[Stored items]
* * *

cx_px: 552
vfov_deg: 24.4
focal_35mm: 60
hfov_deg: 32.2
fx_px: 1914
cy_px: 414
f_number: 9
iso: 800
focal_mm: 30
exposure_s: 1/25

* * *

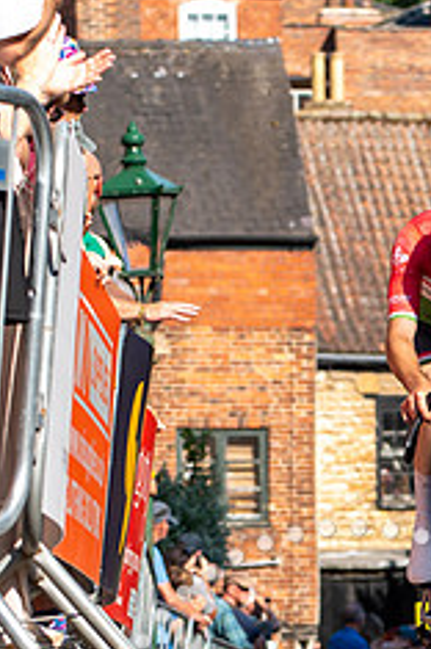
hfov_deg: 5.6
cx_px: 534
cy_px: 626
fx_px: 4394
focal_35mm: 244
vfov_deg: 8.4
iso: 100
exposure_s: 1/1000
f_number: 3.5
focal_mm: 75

* * *

> YOUR ASSIGNMENT: All that belongs in the answer is the run of lines above from the line containing "vfov_deg: 24.4" through the line containing "exposure_s: 1/25", exactly as written.

> FINISHED EXERCISE:
vfov_deg: 24.4
focal_35mm: 60
hfov_deg: 32.2
fx_px: 1914
cy_px: 414
f_number: 9
iso: 800
focal_mm: 30
exposure_s: 1/25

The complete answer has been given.